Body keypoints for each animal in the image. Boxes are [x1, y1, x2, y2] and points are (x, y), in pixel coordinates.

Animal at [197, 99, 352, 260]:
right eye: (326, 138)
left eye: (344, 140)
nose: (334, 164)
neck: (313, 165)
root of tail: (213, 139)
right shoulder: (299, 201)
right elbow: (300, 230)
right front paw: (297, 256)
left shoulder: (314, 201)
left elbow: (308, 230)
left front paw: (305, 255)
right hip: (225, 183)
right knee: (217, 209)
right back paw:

--

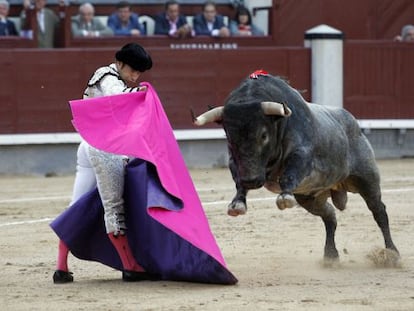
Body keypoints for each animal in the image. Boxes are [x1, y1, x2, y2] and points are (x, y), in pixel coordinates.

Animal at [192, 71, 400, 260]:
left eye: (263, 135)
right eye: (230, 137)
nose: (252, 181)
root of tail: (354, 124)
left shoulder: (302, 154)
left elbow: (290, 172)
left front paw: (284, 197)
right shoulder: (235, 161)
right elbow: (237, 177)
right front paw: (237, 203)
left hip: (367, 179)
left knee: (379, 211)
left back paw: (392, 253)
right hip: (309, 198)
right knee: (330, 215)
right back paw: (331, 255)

...

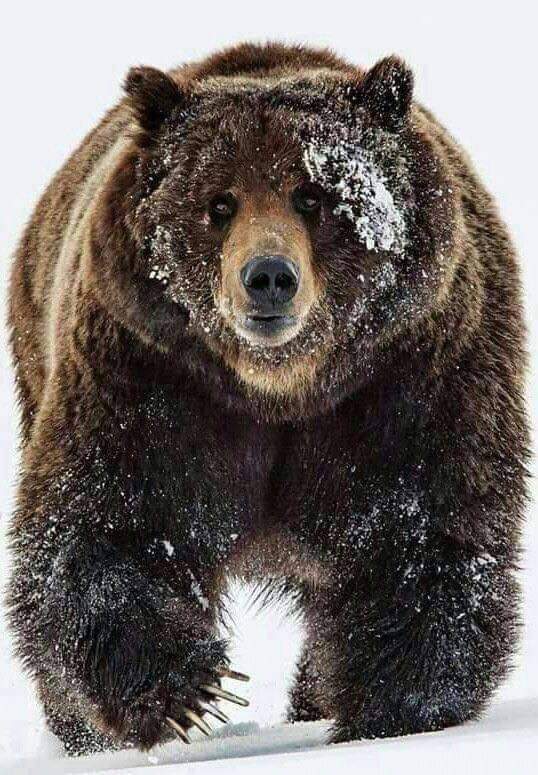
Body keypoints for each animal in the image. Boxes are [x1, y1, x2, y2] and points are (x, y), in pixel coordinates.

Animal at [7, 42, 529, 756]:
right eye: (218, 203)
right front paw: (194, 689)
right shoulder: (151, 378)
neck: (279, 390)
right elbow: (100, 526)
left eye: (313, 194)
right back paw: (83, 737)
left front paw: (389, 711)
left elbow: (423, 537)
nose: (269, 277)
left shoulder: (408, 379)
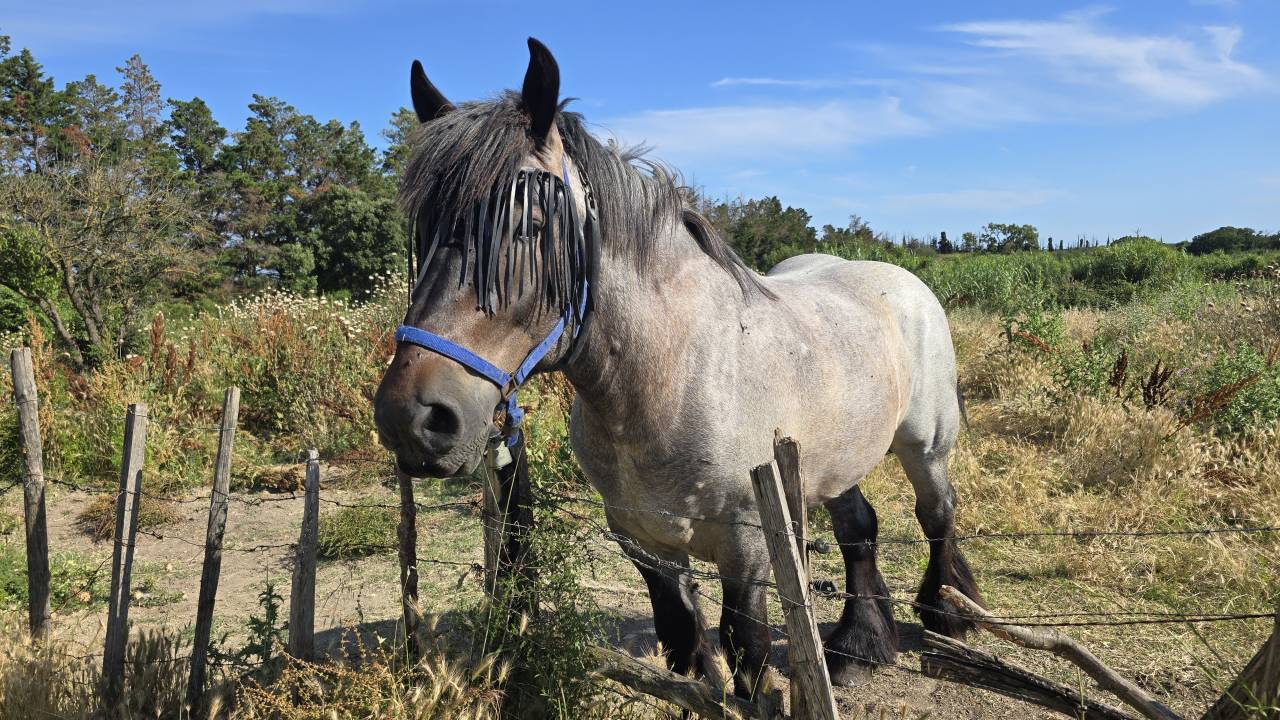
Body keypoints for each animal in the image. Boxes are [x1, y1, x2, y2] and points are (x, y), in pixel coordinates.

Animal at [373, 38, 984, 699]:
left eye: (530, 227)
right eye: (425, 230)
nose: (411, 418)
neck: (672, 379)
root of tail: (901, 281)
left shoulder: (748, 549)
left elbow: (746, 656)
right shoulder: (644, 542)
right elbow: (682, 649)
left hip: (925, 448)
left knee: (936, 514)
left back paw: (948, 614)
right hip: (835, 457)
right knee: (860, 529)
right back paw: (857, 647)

Task: Set down again, word for word, the stretch of records from the line with "left shoulder: (302, 154)" to the line with "right back paw: (331, 255)", both of those lines included.

Exercise output:
left shoulder: (302, 154)
left elbow: (290, 172)
left front paw: (284, 197)
right shoulder: (235, 161)
right elbow: (237, 177)
right front paw: (237, 203)
left hip: (367, 179)
left knee: (379, 211)
left back paw: (392, 253)
right hip: (309, 198)
right knee: (330, 215)
right back paw: (331, 255)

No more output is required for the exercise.